Sinking South Korea nuclear plant is safe - officials
Date: 09-Sep-02
Country: SOUTH KOREA
The Dong-a Ilbo daily had said last week part of the Ulsong nuclear power plant had sunk 7.54 mm (0.2968 inch) since 1978. The report was said to have been based on information from the Korea Hydro and Nuclear Power Co, which operates the power plant.
Quoting some geological experts, the newspaper also said the situation could get worse, particularly if there was a geological fault in the ground below the plant's number one nuclear reactor.
But Korea Hydro and Nuclear Power Co, a wholly-owned unit of state-run Korea Electric Power Corp (KEPCO) , said in a statement the subsidence was "within permissible limits of 12.95 mm" and rejected the suggestion of a (geological) fault near the plant.
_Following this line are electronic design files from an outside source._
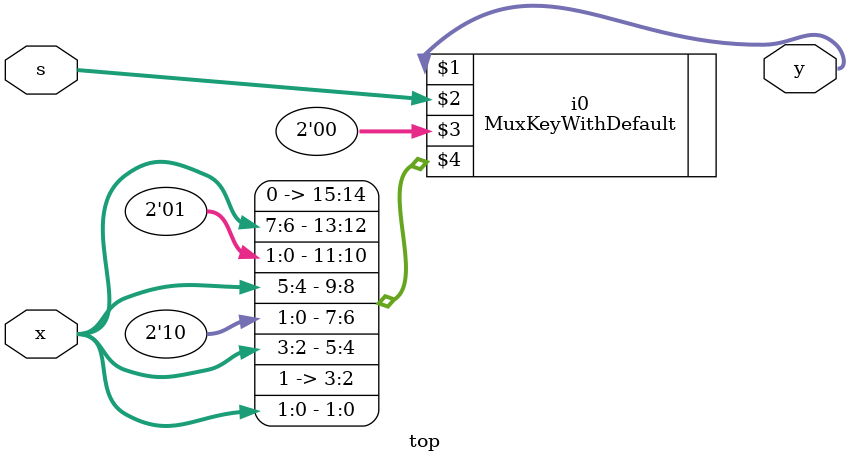
<source format=v>
module top(x,s,y);
  input   [7:0]x;
  input   [1:0]s;
  output  [1:0]y;
  MuxKeyWithDefault #(4, 2, 2) i0 (y, s, 2'b00, {
    2'b00, x[7:6],
    2'b01, x[5:4],
    2'b10, x[3:2],
    2'b11, x[1:0]
  });
endmodule

</source>
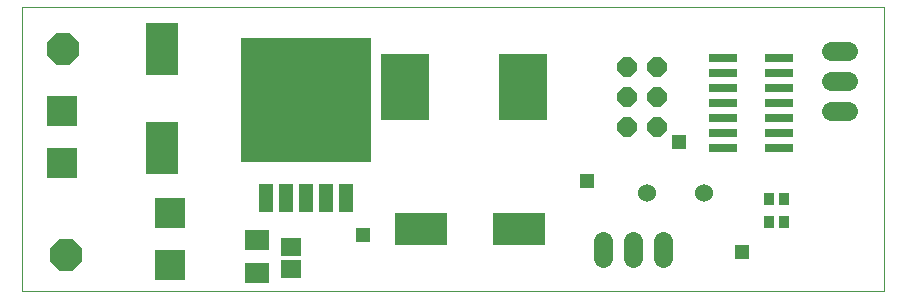
<source format=gts>
G75*
%MOIN*%
%OFA0B0*%
%FSLAX25Y25*%
%IPPOS*%
%LPD*%
%AMOC8*
5,1,8,0,0,1.08239X$1,22.5*
%
%ADD10C,0.00000*%
%ADD11R,0.10643X0.17729*%
%ADD12R,0.17729X0.10643*%
%ADD13R,0.10249X0.10249*%
%ADD14R,0.43320X0.41784*%
%ADD15R,0.05000X0.09300*%
%ADD16OC8,0.06400*%
%ADD17R,0.15957X0.22454*%
%ADD18R,0.07898X0.07099*%
%ADD19C,0.06400*%
%ADD20C,0.06000*%
%ADD21R,0.06706X0.05918*%
%ADD22R,0.09400X0.03000*%
%ADD23OC8,0.10800*%
%ADD24R,0.03556X0.04343*%
%ADD25R,0.04762X0.04762*%
D10*
X0019583Y0001600D02*
X0019583Y0096128D01*
X0306985Y0096128D01*
X0306985Y0001600D01*
X0019583Y0001600D01*
D11*
X0066276Y0049395D03*
X0066276Y0082072D03*
D12*
X0152772Y0022191D03*
X0185450Y0022191D03*
D13*
X0069032Y0027466D03*
X0033127Y0044159D03*
X0033127Y0061482D03*
X0069032Y0010143D03*
D14*
X0114426Y0065222D03*
D15*
X0114426Y0032422D03*
X0121126Y0032422D03*
X0127826Y0032422D03*
X0107726Y0032422D03*
X0101026Y0032422D03*
D16*
X0221513Y0056364D03*
X0231513Y0056364D03*
X0231513Y0066364D03*
X0221513Y0066364D03*
X0221513Y0076364D03*
X0231513Y0076364D03*
D17*
X0186729Y0069435D03*
X0147556Y0069435D03*
D18*
X0098048Y0018655D03*
X0098048Y0007458D03*
D19*
X0213560Y0012501D02*
X0213560Y0018101D01*
X0223560Y0018101D02*
X0223560Y0012501D01*
X0233560Y0012501D02*
X0233560Y0018101D01*
X0289539Y0061679D02*
X0295139Y0061679D01*
X0295139Y0071679D02*
X0289539Y0071679D01*
X0289539Y0081679D02*
X0295139Y0081679D01*
D20*
X0246997Y0034198D03*
X0227997Y0034198D03*
D21*
X0109268Y0016285D03*
X0109268Y0008805D03*
D22*
X0253551Y0049159D03*
X0253551Y0054159D03*
X0253551Y0059159D03*
X0253551Y0064159D03*
X0253551Y0069159D03*
X0253551Y0074159D03*
X0253551Y0079159D03*
X0272151Y0079159D03*
X0272151Y0074159D03*
X0272151Y0069159D03*
X0272151Y0064159D03*
X0272151Y0059159D03*
X0272151Y0054159D03*
X0272151Y0049159D03*
D23*
X0034387Y0013687D03*
X0033245Y0082112D03*
D24*
X0268599Y0032309D03*
X0273717Y0032309D03*
X0273717Y0024435D03*
X0268599Y0024435D03*
D25*
X0259741Y0014592D03*
X0208166Y0038214D03*
X0238875Y0051206D03*
X0133363Y0020104D03*
M02*

</source>
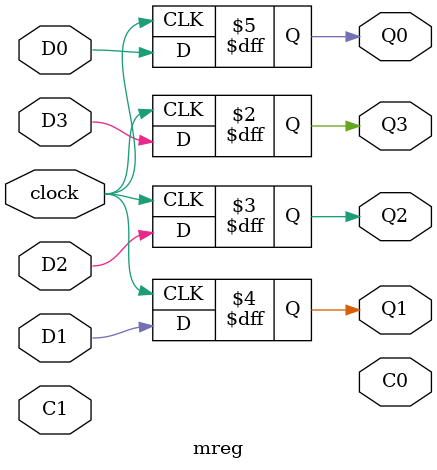
<source format=v>
module mreg (D3,D2,D1,D0, Q3,Q2,Q1,Q0, clock, C1,C0);
input D3,D2,D1,D0;
input clock, C1;
output reg Q3,Q2,Q1,Q0,C0;


always @ (posedge clock)

begin

	{Q3,Q2,Q1,Q0} <= {D3,D2,D1,D0};
end

endmodule
</source>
"It does not threaten the safety at all and it is not sinking any more," Ham Young-seung, a senior engineering official at Korea Hydro and Nuclear Power told Reuters.
The company said they had expected the subsidence before they started building the plant completed in 1983, but went ahead with their plan as geological experts said it was not a problem.
A geology professor at a local university also said the newspaper report appeared alarmist.
"It is more like an assumption that a fault is near the plant. And I don't see the ground would sink further," said the professor, who asked not to be identified.
The power plant has four nuclear power reactors with combined power generation capacity of 2,770 megawatts (MW).
Nuclear power supplies about 40 percent of South Korea's total electricity demand.